La chute du régime de Bashar el-Assad en Syrie après plus de 50 ans de dictature redonne l’espoir aux réfugiés arrivés en France. Shehada et sa famille vivent dans le Haut-Doubs, loin de leur pays. La joie, les larmes, ont coulé ces dernières heures.
Ils rentrent chez eux. Des photographes de l'Agence France Presse ont capturé ce lundi des images de déplacés syriens traversant la frontière entre le Liban et leur pays d'origine. Les groupes rebelles qui ont renversé Bachar al-Assad, dimanche 8 décembre, ont appelé les réfugiés exilés à l'étranger à regagner la Syrie. Shehada Alghajar pourrait en faire partie prochainement.
Dimanche à Pontarlier où ce père de famille syrien est accompagné par une association, les Syriens ont dansé, fêté la chute d’el Assad.
C’est une respiration. Ils disent les uns et les autres, c’est 50 ans de prison, 50 ans de copains qui disparaissent et d’un seul coup les portes s’ouvrent. C’était la joie, pas seulement de la fuite de Bachar, mais de se dire, je vais retrouver, mon ami, mon oncle, ma soeur.
Patrick CollePrésident de l'association Réseau Pontarlier Accueil Insertion Réfugiés
Shehada Alghajar est arrivé en France en 2023. Il a fui son pays avec ses trois petites filles et sa femme, en passant d’abord par le Liban. La répression sanglante qui s’est abattue sur la population syrienne depuis mars 2011 a engendré près de 500 000 morts, plus de 6 millions de réfugiés et plus de 150 000 disparus. Alors Shehada est heureux, rêve de démocratie maintenant pour son pays.
Oui bien sûr que je veux retourner moi et ma famille en Syrie, quand les problèmes seront réglés et que la situation sera plus calme. Retourner dans la nouvelle Syrie.

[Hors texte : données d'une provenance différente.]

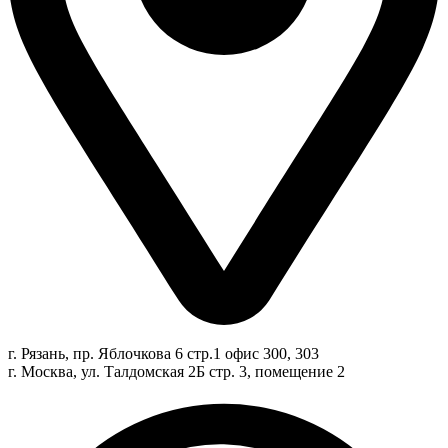
г. Рязань, пр. Яблочкова 6 стр.1 офис 300, 303
г. Москва, ул. Талдомская 2Б стр. 3, помещение 2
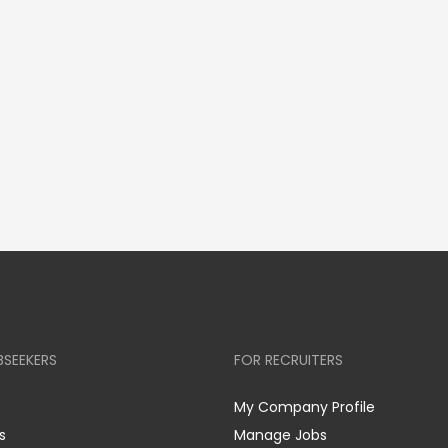
BSEEKERS
FOR RECRUITERS
My Company Profile
s
Manage Jobs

Shehada, réfugié syrien en France
Shehada Alghajar fabrique des fromages dans une entreprise bien connue pour la fabrication de mont d’or. Ce lundi matin au travail, ses collègues avaient en face d’eux un homme heureux. “On l’a senti souriant, très relâché, comme si c’était un poids en moins pour lui” explique Maxime Rossier, responsable de fabrication.
Alors que notre équipe de reportage tourne, Shehada Alghajar décroche son téléphone. Au bout du fil en visio, un ami d’enfance, réfugié au Liban. Les deux Syriens ne s’étaient pas parlé depuis 15 mois. Les larmes sont difficiles à cacher. L’émotion de deux hommes qui espèrent enfin des jours meilleurs pour la Syrie.
Que sera la Syrie de demain ?
Le régime de Bachar al-Assad s'est effondré, en Syrie, face à l'offensive fulgurante de groupes rebelles menée par le groupe islamiste radical Hayat Tahrir al-Sham (HTS) de Abou Mohammad al-Joulani. C'est la fin d'un demi-siècle de règne sans partage de la famille al-Assad dont Bachar, qui a dirigé d'une main de fer la Syrie pendant 24 ans, dont près de 14 ans de guerre. Mais que sera demain ? Shehada et les autres Syriens réfugiés en France ont bien conscience que l’avenir reste incertain sur le plan politique et des droits de l’homme.
“C’est une joie extériorisée et contenue, c’est comme un couvercle qui se soulève d’un seul coup…Nous, on sait que la situation est compliquée, que ça peut basculer dans un capharnaüm complet avec les factions en face.
Patric Colle
La Syrie, j'y retournerai en vacances
Pour certains réfugiés syriens, la joie est là, mais la prudence aussi. “Une réfugiée syrienne nous a dit,je travaille ici, ma vie est ici. J’irai en Syrie en vacances. Je reste ici pour travailler” complète Patrick Colle.
On n’efface pas cinq décennies de souffrance d’un peuple en une journée, et en faisant basculer des statues du régime syrien. La Syrie aura besoin de temps pour tourner la page de tant de souffrances.